REQUIRED ACTION
For each line in the data below, write an exact copy.

(Stored entries)
____________________

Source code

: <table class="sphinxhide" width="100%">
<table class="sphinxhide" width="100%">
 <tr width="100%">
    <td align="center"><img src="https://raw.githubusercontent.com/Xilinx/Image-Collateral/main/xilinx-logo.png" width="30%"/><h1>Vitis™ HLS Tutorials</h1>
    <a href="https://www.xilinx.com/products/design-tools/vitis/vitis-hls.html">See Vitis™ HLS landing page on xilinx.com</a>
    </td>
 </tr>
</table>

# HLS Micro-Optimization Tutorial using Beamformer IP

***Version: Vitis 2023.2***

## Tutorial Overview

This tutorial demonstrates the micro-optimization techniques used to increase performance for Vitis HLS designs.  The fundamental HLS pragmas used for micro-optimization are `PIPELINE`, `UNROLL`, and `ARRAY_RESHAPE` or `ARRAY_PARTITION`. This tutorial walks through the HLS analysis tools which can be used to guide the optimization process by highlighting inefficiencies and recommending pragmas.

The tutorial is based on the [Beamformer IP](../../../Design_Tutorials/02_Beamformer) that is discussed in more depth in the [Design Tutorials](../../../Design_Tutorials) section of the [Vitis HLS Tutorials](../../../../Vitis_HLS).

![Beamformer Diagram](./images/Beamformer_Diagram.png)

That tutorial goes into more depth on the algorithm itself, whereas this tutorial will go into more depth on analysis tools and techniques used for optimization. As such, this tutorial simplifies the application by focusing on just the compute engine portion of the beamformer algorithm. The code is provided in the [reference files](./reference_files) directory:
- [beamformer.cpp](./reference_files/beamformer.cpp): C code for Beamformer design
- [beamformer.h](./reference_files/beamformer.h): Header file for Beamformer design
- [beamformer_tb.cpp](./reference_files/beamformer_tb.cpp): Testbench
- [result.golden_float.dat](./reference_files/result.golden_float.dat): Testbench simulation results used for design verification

____________________

ANSWER SPACE
Source code

: <table class="sphinxhide" width="100%">
<table class="sphinxhide" width="100%">
 <tr width="100%">
    <td align="center"><img src="https://raw.githubusercontent.com/Xilinx/Image-Collateral/main/xilinx-logo.png" width="30%"/><h1>Vitis™ HLS Tutorials</h1>
    <a href="https://www.xilinx.com/products/design-tools/vitis/vitis-hls.html">See Vitis™ HLS landing page on xilinx.com</a>
    </td>
 </tr>
</table>

# HLS Micro-Optimization Tutorial using Beamformer IP

***Version: Vitis 2023.2***

## Tutorial Overview

This tutorial demonstrates the micro-optimization techniques used to increase performance for Vitis HLS designs.  The fundamental HLS pragmas used for micro-optimization are `PIPELINE`, `UNROLL`, and `ARRAY_RESHAPE` or `ARRAY_PARTITION`. This tutorial walks through the HLS analysis tools which can be used to guide the optimization process by highlighting inefficiencies and recommending pragmas.

The tutorial is based on the [Beamformer IP](../../../Design_Tutorials/02_Beamformer) that is discussed in more depth in the [Design Tutorials](../../../Design_Tutorials) section of the [Vitis HLS Tutorials](../../../../Vitis_HLS).

![Beamformer Diagram](./images/Beamformer_Diagram.png)

That tutorial goes into more depth on the algorithm itself, whereas this tutorial will go into more depth on analysis tools and techniques used for optimization. As such, this tutorial simplifies the application by focusing on just the compute engine portion of the beamformer algorithm. The code is provided in the [reference files](./reference_files) directory:
- [beamformer.cpp](./reference_files/beamformer.cpp): C code for Beamformer design
- [beamformer.h](./reference_files/beamformer.h): Header file for Beamformer design
- [beamformer_tb.cpp](./reference_files/beamformer_tb.cpp): Testbench
- [result.golden_float.dat](./reference_files/result.golden_float.dat): Testbench simulation results used for design verification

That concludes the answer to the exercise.